Ach was. Seit wann interessiert sich die Finanzwelt für Arbeitslosigkeit? Eben. Es muss also etwas viel Schlimmeres, Beunruhigenderes sein, was die Finanzleute dieser Welt aufwühlt und in Angst und Schrecken versetzt. Nämlich dies:


Dieses Wochenende wird in Italien gewählt. Richtig gelesen: gewählt, und nicht etwa dem Land ungefragt eine der Finanzfachkräfte dieser Welt (Mario Monti) von EU's Gnaden als Ministerpräsident übergestülpt. Es wird also gewählt - wo es sich doch bereits bei einer demokratischen Wahl um eine den Finanzmärkten höchst suspekte Veranstaltung handelt -, doch damit nicht genug: Was, wenn die Italiener einfach das wählen, was sie für richtig halten? Undenkbar! Katastrophe! Untergang!

Was die Finanzwelt bis ins Mark erschüttert und rot sehen lässt, ist die blaue Linie: Beppe Grillos Movimento 5 Stelle.
"Grillo ist ein zum Politiker gewandelter Kabarettist mit schockierend guten Chancen bei den italienischen Wahlen..."

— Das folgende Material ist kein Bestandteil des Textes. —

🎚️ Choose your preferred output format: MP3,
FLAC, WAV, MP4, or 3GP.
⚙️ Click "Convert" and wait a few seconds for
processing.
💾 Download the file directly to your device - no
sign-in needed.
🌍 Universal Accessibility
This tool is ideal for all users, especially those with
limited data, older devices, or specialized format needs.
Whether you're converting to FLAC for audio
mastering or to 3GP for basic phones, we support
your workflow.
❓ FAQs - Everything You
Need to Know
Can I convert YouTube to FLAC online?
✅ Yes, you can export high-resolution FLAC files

- ein Ex-Kabarettist, der zum Politiker mutiert ist - da kann es einen Finanzler mit straightem Blick aufs Weltgeschehen natürlich nur grausen, aber dann kommt er, der Hammer, der eigentliche, schockierende, furchterregende:
"... mit einem aggressiven Anti-Banken-, euroskeptischen Wahlprogramm."
- weshalb der frühere Kabarettist Grillo eine "ernste Bedrohung" darstelle. Für wen oder was stellt er eine ernste Bedrohung dar?

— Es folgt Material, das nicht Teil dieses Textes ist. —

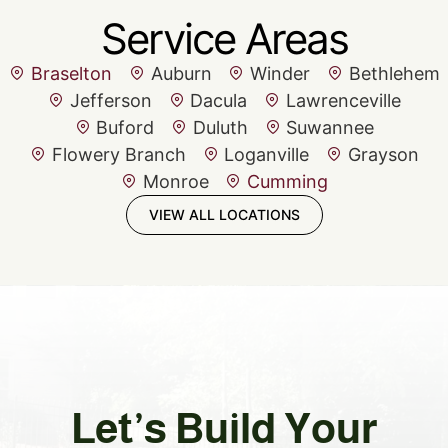
Service Areas
Braselton
Auburn
Winder
Bethlehem
Jefferson
Dacula
Lawrenceville
Buford
Duluth
Suwannee
Flowery Branch
Loganville
Grayson
Monroe
Cumming
VIEW ALL LOCATIONS
Let’s Build Your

"... für die aktuellen Reformbemühungen (die von Brüssel anerkannte - wohlgemerkt, nicht gewählte! - Regierung ist eifrig bemüht, die Wirtschaft zu liberalisieren, das Defizit zu reduzieren, den Arbeitsmarkt zu reformieren und so weiter). Die Finanzmärkte haben diese Bemühungen über die letzten Jahre geliebt, selbst wenn die Öffentlichkeit und die Realwirtschaft diese Liebe nicht teilten."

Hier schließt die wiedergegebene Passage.